So, I won’t go into a play-for-play of every day while home, but here are images which stood out which reminded me of how different our two worlds are:
-Taking BART in the East Bay looking over stretches of housing, to the Bay and all the way to the San Francisco skyline, all of this input barraging me at breakneck speed as the rush-hour train bolted toward downtown Oakland from MacArthur station with throngs of people packed onboard, listening to music, reading books on their Kindles, playing with their iPhones and/or generally trying to stare in some direction trying to avoid too much eye contact.
-The quarters that came out of the BART ticket vending machine seemed so small. What is this? Generally, the change in Costa Rica is much larger a heavier than US change.
-Looking upward in downtown San Francisco Financial District, once again in awe of the skyscrapers which had once been a part of my daily trek to work.
-The choices, whether it be at a coffee shop or in the gourmet grocery store. Instant gratification on so many levels, but also could be paralyzing to make a selection with so many options. For example, Melinda and I went through a drive through café with free flavored syrup for the coffee and Melinda asked if they had sugar free alternatives and yes they said that they had “only” 8 options. It was difficult not to get caught up in the consumerism which we’d done such a good job of shedding in our experience in Costa Rica. We’ll have to ponder how we’ll maintain this consumer independence when we move back as the urge to spend and consume is so strong, especially after a couple of years of having less choice, which is not such a bad thing.

# [TASK REQUIREMENTS]
(A) Answer these questions about the passage, each in a line marked the same way:
(i) From which station was the rush-hour BART train heading toward downtown Oakland?
(ii) How does the passage say change in Costa Rica compares with US change?
(iii) How many sugar-free syrup options did the drive-through café say it had?
(B) Repeat the part of the passage starting with "-Looking upward in" and going on through "trek to work.", word for word.

# [GIVEN ENTRIES]
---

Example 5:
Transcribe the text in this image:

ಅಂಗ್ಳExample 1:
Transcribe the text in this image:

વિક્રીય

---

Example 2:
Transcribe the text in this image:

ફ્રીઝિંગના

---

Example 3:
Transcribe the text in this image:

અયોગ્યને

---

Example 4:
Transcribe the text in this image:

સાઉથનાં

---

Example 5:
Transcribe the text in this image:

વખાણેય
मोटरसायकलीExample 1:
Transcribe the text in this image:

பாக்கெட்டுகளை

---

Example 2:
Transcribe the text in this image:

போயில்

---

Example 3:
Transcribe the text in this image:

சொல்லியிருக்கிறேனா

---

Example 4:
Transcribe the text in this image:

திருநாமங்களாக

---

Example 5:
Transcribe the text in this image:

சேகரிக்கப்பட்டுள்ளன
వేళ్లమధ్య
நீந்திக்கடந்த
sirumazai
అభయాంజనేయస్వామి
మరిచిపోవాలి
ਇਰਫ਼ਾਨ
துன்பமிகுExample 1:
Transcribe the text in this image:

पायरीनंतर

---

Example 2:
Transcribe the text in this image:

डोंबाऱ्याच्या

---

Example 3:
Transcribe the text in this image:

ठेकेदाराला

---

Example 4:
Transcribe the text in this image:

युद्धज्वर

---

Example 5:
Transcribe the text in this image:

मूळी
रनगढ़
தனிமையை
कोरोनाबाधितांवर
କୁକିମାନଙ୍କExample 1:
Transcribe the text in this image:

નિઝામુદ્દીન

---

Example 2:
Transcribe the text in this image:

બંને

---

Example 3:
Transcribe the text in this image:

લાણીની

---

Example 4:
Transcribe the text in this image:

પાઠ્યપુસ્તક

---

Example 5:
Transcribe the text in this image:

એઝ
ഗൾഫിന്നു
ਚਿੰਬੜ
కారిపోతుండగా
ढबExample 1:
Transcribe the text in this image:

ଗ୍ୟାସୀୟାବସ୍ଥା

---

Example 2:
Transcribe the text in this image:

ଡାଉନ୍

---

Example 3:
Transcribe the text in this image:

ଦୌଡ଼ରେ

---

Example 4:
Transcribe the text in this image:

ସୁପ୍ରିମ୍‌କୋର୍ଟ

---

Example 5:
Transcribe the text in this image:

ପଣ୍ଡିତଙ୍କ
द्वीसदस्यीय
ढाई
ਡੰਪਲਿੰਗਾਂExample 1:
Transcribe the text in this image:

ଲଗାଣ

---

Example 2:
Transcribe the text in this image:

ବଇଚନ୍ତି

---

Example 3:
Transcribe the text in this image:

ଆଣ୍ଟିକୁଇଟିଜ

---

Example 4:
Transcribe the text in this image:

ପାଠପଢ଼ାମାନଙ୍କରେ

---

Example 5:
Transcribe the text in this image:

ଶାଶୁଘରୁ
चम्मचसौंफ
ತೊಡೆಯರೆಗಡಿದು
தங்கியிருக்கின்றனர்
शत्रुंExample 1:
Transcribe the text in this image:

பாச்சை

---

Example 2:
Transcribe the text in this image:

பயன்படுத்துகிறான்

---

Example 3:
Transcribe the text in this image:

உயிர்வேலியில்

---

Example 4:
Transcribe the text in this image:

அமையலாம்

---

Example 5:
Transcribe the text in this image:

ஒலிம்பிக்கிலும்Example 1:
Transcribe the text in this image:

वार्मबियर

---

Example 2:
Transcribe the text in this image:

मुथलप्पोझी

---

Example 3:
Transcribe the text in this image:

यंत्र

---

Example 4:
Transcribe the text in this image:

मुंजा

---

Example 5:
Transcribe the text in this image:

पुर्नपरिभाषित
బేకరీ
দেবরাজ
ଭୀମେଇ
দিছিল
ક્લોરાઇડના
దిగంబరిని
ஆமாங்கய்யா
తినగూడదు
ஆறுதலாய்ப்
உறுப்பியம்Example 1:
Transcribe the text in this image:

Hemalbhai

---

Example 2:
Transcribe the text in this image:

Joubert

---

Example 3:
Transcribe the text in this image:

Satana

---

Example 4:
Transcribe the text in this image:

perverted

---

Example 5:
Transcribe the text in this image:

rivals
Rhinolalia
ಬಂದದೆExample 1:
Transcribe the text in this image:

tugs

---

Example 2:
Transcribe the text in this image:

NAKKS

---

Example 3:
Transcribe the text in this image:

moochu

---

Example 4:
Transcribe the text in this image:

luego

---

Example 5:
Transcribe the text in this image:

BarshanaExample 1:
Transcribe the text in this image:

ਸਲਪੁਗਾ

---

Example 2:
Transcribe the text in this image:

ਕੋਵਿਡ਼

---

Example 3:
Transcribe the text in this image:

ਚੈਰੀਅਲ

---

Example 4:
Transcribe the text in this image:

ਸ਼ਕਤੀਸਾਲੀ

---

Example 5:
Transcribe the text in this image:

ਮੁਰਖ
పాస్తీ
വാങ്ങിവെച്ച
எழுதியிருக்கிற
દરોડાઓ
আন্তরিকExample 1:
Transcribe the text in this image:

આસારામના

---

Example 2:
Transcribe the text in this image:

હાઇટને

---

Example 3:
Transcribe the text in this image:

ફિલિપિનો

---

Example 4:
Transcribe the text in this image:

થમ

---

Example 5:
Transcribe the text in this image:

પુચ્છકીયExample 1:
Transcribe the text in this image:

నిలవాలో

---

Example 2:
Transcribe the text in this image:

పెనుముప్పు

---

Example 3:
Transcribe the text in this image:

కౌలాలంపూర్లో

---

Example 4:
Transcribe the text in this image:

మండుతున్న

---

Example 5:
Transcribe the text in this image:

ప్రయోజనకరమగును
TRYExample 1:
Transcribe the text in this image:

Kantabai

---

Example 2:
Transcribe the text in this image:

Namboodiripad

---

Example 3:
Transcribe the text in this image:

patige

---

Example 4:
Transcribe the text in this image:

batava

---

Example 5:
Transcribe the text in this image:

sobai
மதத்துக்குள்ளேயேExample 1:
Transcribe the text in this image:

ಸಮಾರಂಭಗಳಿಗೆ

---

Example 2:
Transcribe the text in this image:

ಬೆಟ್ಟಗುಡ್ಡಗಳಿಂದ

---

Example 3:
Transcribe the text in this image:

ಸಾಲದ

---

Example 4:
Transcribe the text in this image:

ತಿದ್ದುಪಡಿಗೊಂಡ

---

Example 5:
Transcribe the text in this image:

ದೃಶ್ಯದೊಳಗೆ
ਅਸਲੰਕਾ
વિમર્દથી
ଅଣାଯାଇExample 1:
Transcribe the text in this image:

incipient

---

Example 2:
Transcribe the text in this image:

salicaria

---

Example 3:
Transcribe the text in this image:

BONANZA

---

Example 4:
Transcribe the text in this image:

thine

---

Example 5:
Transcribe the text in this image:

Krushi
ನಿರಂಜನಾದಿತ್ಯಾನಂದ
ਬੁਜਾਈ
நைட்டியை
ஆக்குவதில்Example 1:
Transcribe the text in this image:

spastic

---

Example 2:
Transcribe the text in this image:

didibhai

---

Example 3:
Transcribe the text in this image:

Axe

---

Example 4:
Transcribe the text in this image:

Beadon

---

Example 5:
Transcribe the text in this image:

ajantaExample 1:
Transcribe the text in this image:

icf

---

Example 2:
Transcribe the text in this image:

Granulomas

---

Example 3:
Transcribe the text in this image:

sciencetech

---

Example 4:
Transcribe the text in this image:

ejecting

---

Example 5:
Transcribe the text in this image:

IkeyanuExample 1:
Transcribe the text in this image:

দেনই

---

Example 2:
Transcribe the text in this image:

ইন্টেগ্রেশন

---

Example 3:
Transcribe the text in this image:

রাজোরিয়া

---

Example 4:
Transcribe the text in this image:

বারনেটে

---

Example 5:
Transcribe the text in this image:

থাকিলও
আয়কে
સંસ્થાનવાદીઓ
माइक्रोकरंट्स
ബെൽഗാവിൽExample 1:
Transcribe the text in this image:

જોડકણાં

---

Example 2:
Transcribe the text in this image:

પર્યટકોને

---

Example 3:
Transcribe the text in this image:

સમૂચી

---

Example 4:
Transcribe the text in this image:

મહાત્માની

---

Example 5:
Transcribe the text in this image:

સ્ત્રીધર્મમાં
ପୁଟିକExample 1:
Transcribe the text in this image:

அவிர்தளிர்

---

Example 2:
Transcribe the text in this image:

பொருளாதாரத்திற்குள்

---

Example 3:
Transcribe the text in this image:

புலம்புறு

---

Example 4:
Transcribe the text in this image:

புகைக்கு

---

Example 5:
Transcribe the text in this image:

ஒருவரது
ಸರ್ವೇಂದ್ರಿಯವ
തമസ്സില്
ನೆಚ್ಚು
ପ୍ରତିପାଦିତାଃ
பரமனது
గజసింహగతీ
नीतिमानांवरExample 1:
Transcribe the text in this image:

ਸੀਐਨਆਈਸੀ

# [EXERCISE SOLUTIONS]
(A)
(i) MacArthur station
(ii) It is generally much larger and heavier.
(iii) 8

(B)
-Looking upward in downtown San Francisco Financial District, once again in awe of the skyscrapers which had once been a part of my daily trek to work.